This repository presents a predictive analysis project focused on COVID-19 using supervised and ensemble learning models. By harnessing Python libraries including pandas, scikit-learn, seaborn, and matplotlib, this study aims to improve COVID-19 classification accuracy and contribute to early illness detection.
This project entails the application of supervised and ensemble learning models to predict COVID-19 outcomes. The analysis involves several key steps, including data preprocessing, model selection, training, evaluation, and performance comparison.
The classification model demonstrated promising results, though there is room for refinement, especially in reducing false positives and false negatives. Notably, the model achieved an impressive maximum F1 score of 0.98 and an accuracy of 98.0%. Among classifiers, Support Vector Machine (SVC) and Random Forest exhibited superior accuracy and F1 scores, with SVC showcasing zero false negatives – a critical factor for COVID-19 diagnosis.
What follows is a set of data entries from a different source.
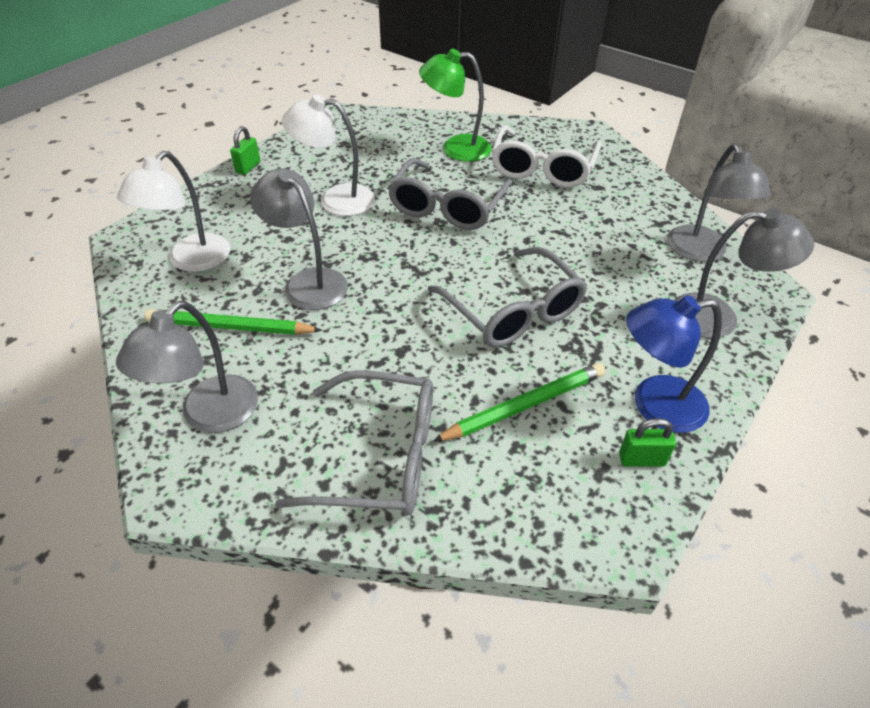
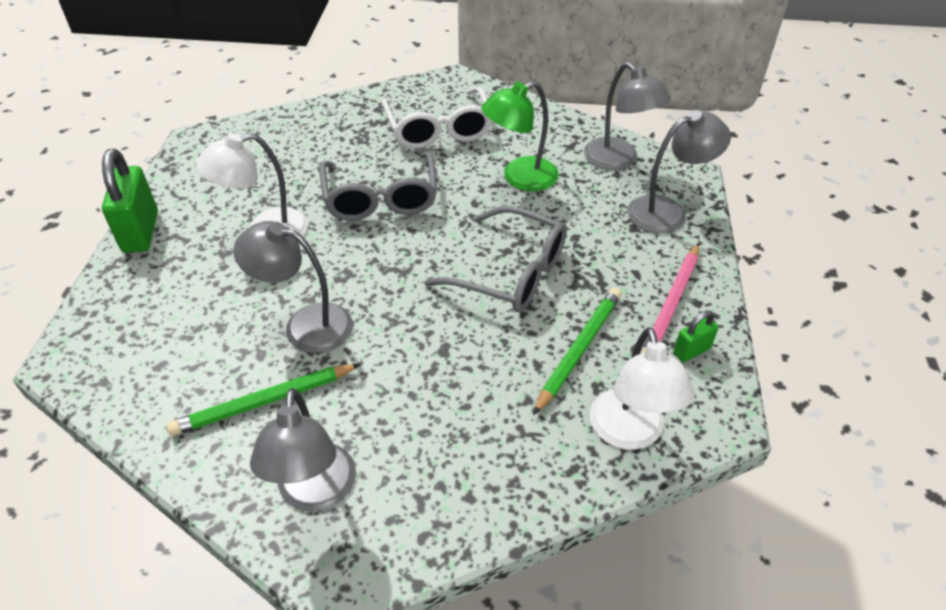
camera: 30 degrees left, 0 degrees up
white lamp [117,151,230,272] -> white lamp moved to [590,327,694,450]
green padlock [230,126,260,175] -> green padlock [102,149,158,253], size x1.92
grey glasses [275,371,433,516] -> none
green lamp [419,48,492,162] -> green lamp moved to [482,81,559,191]
blue lamp [626,295,722,433] -> pink pencil [641,243,699,354]

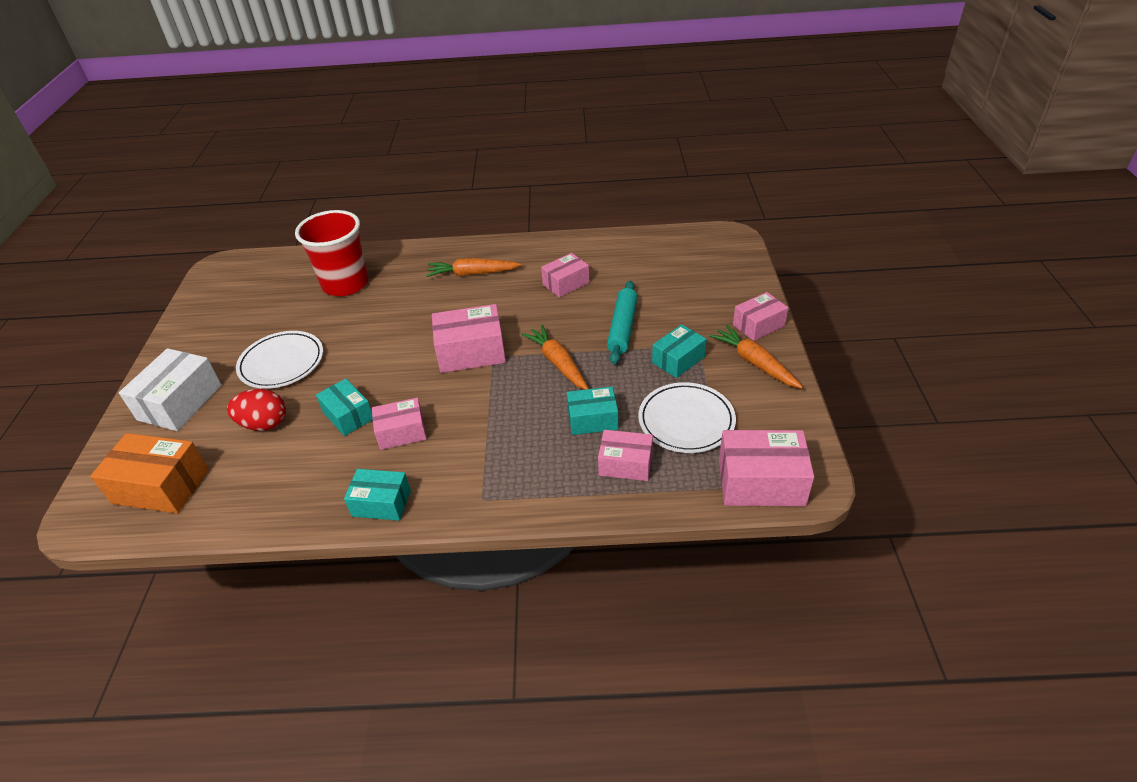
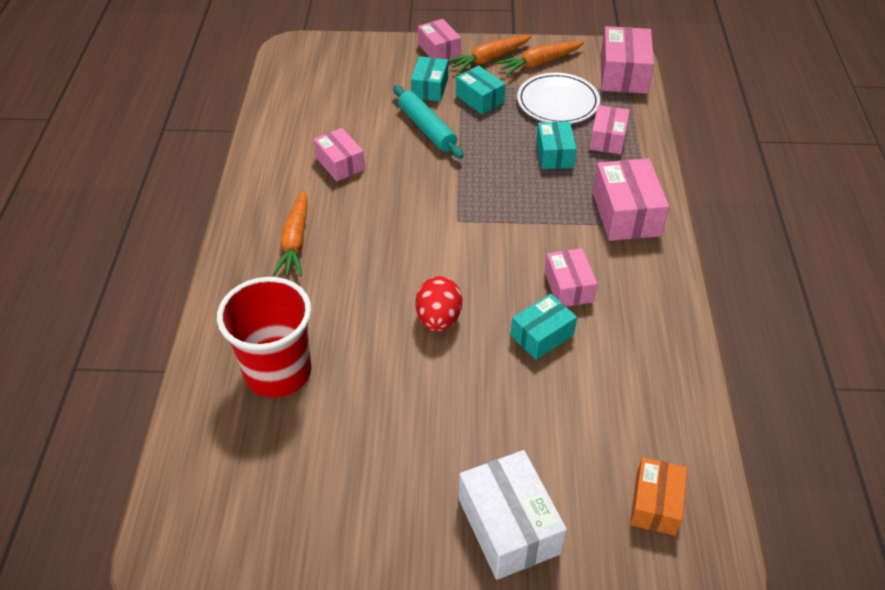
camera: 90 degrees left, 5 degrees up
orange box [90,433,209,513] -> orange box [630,457,687,536], size x0.64
white box [119,348,222,431] -> white box turned 45 degrees clockwise [459,450,567,580]
red egg [227,389,286,431] -> red egg moved to [416,276,462,332]
white plate [236,331,323,389] -> none
turquoise box [344,469,411,521] -> turquoise box moved to [411,56,448,102]
pink box [432,304,506,373] -> pink box moved to [593,158,669,241]
orange carrot [521,325,589,390] -> orange carrot moved to [496,41,585,76]
turquoise rolling pin [607,281,638,365] -> turquoise rolling pin turned 45 degrees clockwise [393,85,464,159]

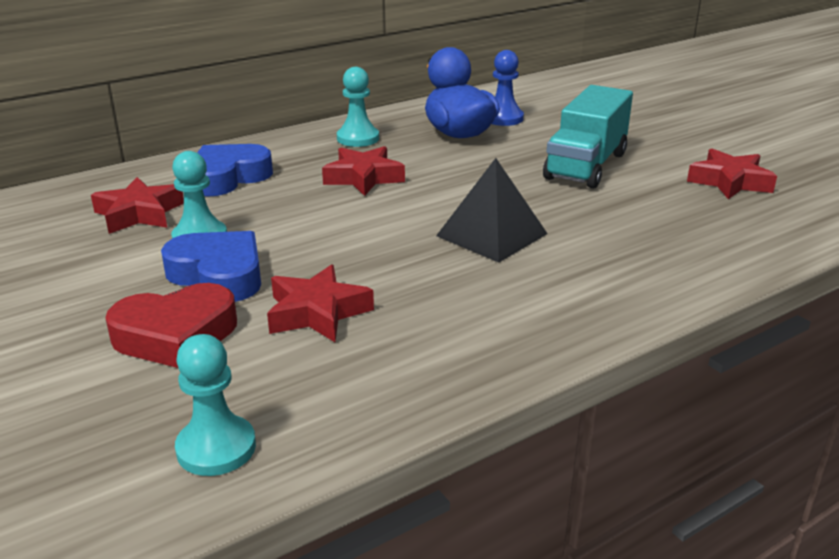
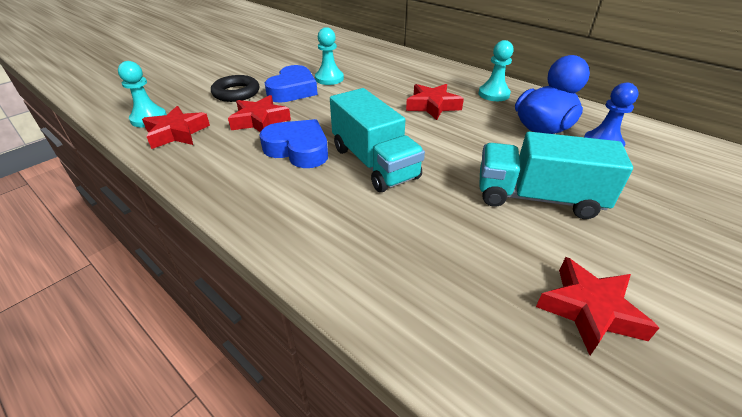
camera: 75 degrees right, 10 degrees up
red star [91,177,184,234] -> red star moved to [142,106,210,149]
red heart [105,283,237,368] -> black ring [211,75,259,102]
blue heart [197,144,273,196] -> blue heart moved to [259,119,328,168]
black pyramid [436,158,548,263] -> turquoise truck [330,88,425,192]

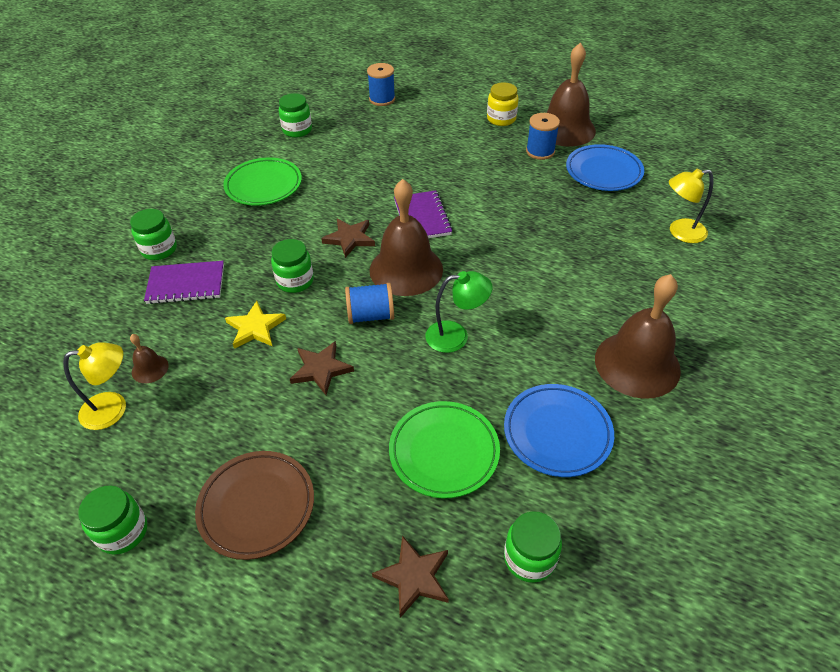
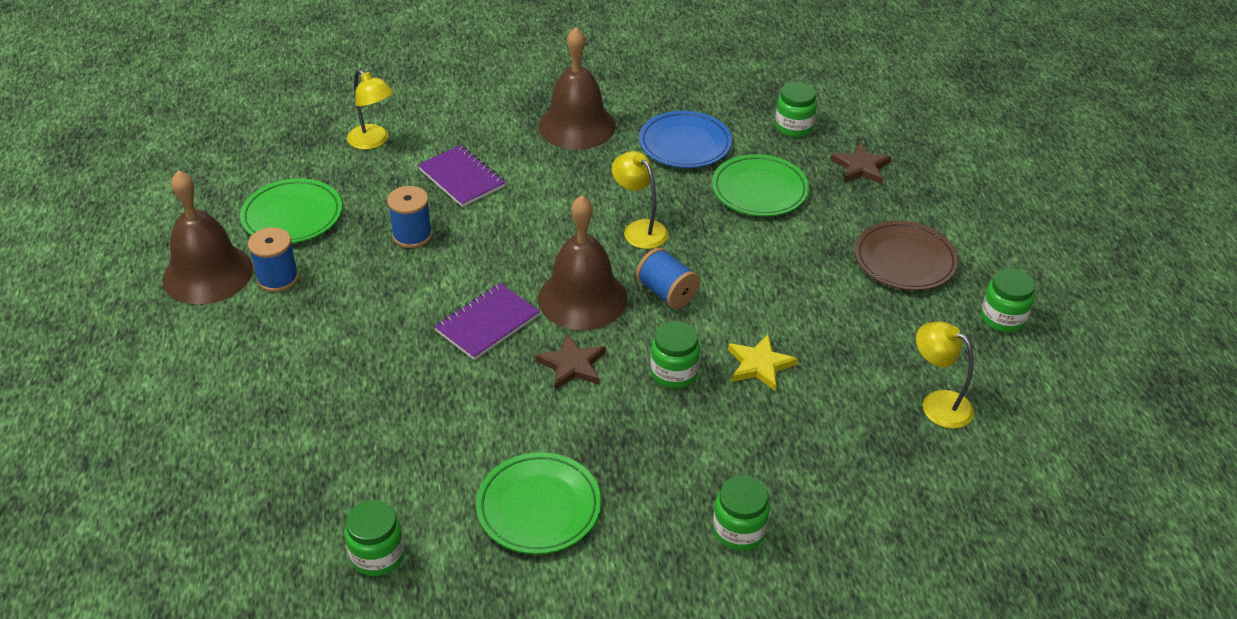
camera: 125 degrees left, 5 degrees down
brown bell [130,334,169,383] -> none
purple notebook [144,261,224,304] -> purple notebook moved to [418,145,506,207]
brown star [290,341,354,395] -> none
blue spool [367,63,395,106] -> blue spool moved to [387,186,432,248]
green lamp [425,271,493,353] -> yellow lamp [612,151,669,249]
yellow jar [487,82,518,126] -> none
blue plate [566,144,644,191] -> green plate [240,178,342,244]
Dataset: Utilized COVID-19 data for predictive analysis. Skills Used: Employed Python for data manipulation, scikit-learn for model implementation, seaborn and matplotlib for visualization. Models: Explored various supervised and ensemble learning models for COVID-19 prediction. Methods: Utilized confusion matrix, F1 score, and accuracy for model evaluation. Contributions: Contributions are welcomed through pull requests, fostering collaborative enhancement. Usage
Clone the repository to your local environment. Use Python to execute scripts, employing libraries as required. Review and adapt the provided codebase for your specific analysis or research.
This work lays the groundwork for further advancements in COVID-19 prediction models. Future iterations could involve crafting new algorithms based on existing models to improve early illness detection. Enhanced data quality can be achieved by aggregating information from diverse sources, including health organizations, social media, various ethnicities, and geographical regions, ensuring a well-rounded approach.